GOP Senators File 5 Abortion Amendments To Budget Bill

Republicans Senators filed five anti-abortion amendments on Thursday night and Friday morning to the budget resolution as part of the marathon voting session known as "vote-a-rama."

Sen. Mike Lee (R-Utah) filed the District of Columbia Pain-Capable Unborn Child Protection Act, which would ban abortions after 20 weeks of gestation in Washington, D.C., based on the theory that fetuses can feel pain at that point. A similar bill introduced by Rep. Trent Franks (R-Ariz.) in 2012 sparked protests in the hallway outside of Franks' congressional office.

Sen. Marco Rubio (R-Fla.) introduced an amendment that would make it a crime to transport a minor across state lines for an abortion in order to evade parental consent laws. An amendment offered by Sen. David Vitter (R-La.) would ban abortions that are performed because of the gender of the fetus, and another offered by Sen. Deb Fischer (R-Neb.) would allow hospital or health care workers to opt out of participating in an abortion procedure or dispensing emergency contraception if they morally object to it.
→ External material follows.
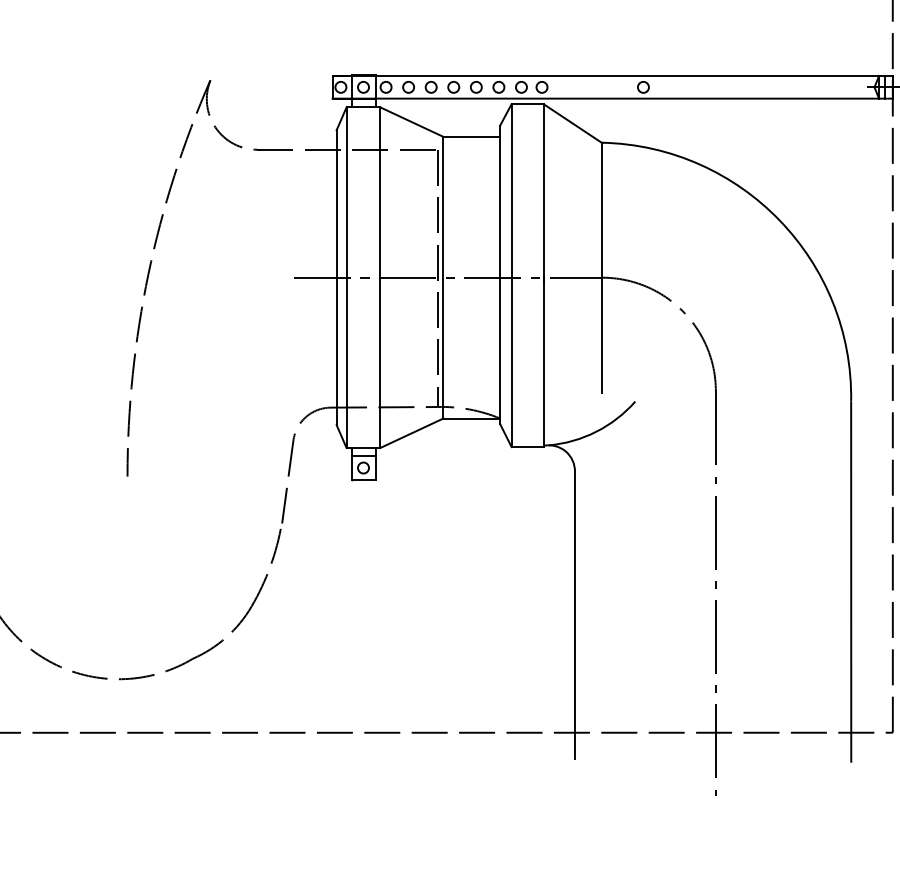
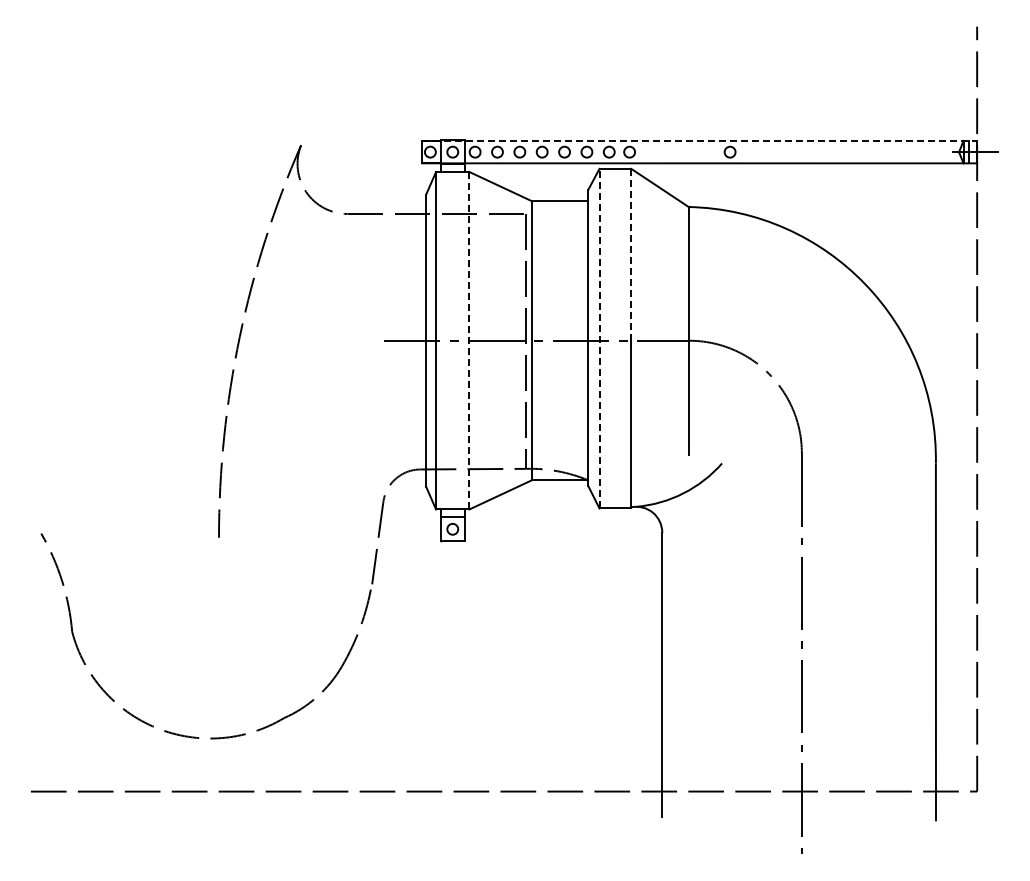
line: (612, 76) -> (699, 141), solid -> dashed
line: (543, 194) -> (631, 258), solid -> dashed
line: (511, 275) -> (599, 338), solid -> dashed
line: (380, 277) -> (469, 340), solid -> dashed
The fifth amendment, introduced by Sen. Roger Wicker (R-Miss.), would stop all U.S. dollars to the United Nations Population Fund, an international organization that provides family planning and reproductive health services to women around the world. Instead, $25 million would be redirected to the president's Malaria Initiative.

The Susan B. Anthony List, an anti-abortion advocacy group, called the amendments "sensible" and urged the Senate to pass them. "The Senate has a critical opportunity today to vote in favor of common-ground measures supported by popular opinion," said SBA List president Marjorie Dannenfelser. "Across the country, Americans overwhelmingly support parental rights, ending taxpayer funding of abortion at home and abroad, stopping sex-selection abortion of baby girls, and protecting babies capable of feeling pain prenatally."

The amendments have little chance of passing in the Democrat-controlled Senate.